Umpan balik positif akibat
terlepasnya CO2 dan CH4 dari melunaknya tanah beku (permafrost) adalah
mekanisme lainnya yang berkontribusi terhadap pemanasan. Selain itu, es yang
meleleh juga akan melepas CH4 (metana)
yang juga menimbulkan umpan balik positif. Kemampuan lautan untuk
menyerap karbon juga akan berkurang bila ia menghangat, hal ini diakibatkan
oleh menurunya tingkat nutrien pada zona mesopelagic sehingga membatasi
pertumbuhan diatom daripada fitoplankton yang
merupakan penyerap karbon yang rendah.
c. Variasi Matahari
Terdapat hipotesa yang menyatakan
bahwa variasi dari Matahari, dengan kemungkinan diperkuat oleh umpan balik dari
awan, dapat memberi kontribusi dalam pemanasan saat ini. Perbedaan
antara mekanisme ini dengan pemanasan akibat efek rumah kaca adalah meningkatnya
aktivitas Matahari akan memanaskan stratosfer sebaliknya efek rumah kaca akan
mendinginkan stratosfer. Pendinginan stratosfer bagian bawah paling tidak telah
diamati sejak tahun 1960, yang
tidak akan terjadi bila aktivitas Matahari menjadi kontributor utama pemanasan
saat ini. (Penipisan lapisan ozon juga
dapat memberikan efek pendinginan tersebut tetapi penipisan tersebut terjadi
mulai akhir tahun 1970-an.) Fenomena variasi Matahari dikombinasikan dengan
aktivitas gunung berapi mungkin telah memberikan efek pemanasan dari masa
pra-industri hingga tahun 1950, serta efek pendinginan sejak tahun 1950.

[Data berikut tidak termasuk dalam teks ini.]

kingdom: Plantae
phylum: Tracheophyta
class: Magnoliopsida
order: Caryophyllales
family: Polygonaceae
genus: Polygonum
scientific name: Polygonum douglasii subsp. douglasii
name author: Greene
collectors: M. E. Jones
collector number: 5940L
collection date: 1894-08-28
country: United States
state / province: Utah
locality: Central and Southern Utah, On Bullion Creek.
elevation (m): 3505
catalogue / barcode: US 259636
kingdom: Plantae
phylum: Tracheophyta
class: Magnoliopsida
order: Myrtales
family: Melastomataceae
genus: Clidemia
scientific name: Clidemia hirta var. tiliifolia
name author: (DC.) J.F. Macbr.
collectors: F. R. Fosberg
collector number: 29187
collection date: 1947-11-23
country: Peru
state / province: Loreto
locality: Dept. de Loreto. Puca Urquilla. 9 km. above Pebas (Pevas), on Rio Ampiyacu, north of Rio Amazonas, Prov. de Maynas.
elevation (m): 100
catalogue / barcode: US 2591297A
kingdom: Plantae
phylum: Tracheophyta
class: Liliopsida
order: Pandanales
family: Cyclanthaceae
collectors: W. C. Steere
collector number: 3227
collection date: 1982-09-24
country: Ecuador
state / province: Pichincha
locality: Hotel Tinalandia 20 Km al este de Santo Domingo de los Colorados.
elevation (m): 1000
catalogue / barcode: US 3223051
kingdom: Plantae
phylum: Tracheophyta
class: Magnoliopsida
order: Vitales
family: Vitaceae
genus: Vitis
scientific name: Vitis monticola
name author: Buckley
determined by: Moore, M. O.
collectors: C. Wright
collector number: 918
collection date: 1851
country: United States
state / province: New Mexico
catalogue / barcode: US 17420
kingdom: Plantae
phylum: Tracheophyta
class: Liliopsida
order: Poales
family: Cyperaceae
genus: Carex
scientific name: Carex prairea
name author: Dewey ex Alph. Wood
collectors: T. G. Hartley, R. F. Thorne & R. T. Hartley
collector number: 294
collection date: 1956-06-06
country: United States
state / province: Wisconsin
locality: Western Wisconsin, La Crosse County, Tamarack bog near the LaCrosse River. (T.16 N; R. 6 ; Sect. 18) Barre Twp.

Ada beberapa hasil penelitian yang
menyatakan bahwa kontribusi Matahari mungkin telah diabaikan dalam pemanasan
global. Dua ilmuwan dari Duke
University memperkirakan
bahwa Matahari mungkin telah berkontribusi terhadap 45-50% peningkatan suhu
rata-rata global selama periode 1900-2000, dan sekitar 25-35% antara tahun 1980
dan 2000. Stott dan rekannya
mengemukakan bahwa model iklim yang dijadikan pedoman saat ini membuat
perkiraan berlebihan terhadap efek gas-gas rumah kaca dibandingkan dengan
pengaruh Matahari; mereka juga mengemukakan bahwa efek pendinginan dari debu
vulkanik dan aerosol sulfat juga telah dipandang remeh. Walaupun
demikian, mereka menyimpulkan bahwa bahkan dengan meningkatkan sensitivitas
iklim terhadap pengaruh Matahari sekalipun, sebagian besar pemanasan yang
terjadi pada dekade-dekade terakhir ini disebabkan oleh gas-gas rumah kaca.
Pada tahun 2006, sebuah tim ilmuwan
dari Amerika, Jerman, dan
Swiss menyatakan bahwa mereka tidak
menemukan adanya peningkatan tingkat "keterangan" dari Matahari pada
seribu tahun terakhir ini. Siklus Matahari hanya memberi peningkatan kecil
sekitar 0,07% dalam tingkat "keterangannya" selama 30 tahun terakhir.
Efek ini terlalu kecil untuk berkontribusi terhadap pemanasan global.Sebuah
penelitian oleh Lockwood dan Fröhlich menemukan bahwa tidak ada hubungan antara
pemanasan global dengan variasi Matahari sejak tahun 1985, baik melalui variasi
dari output Matahari maupun variasi dalam sinar kosmis.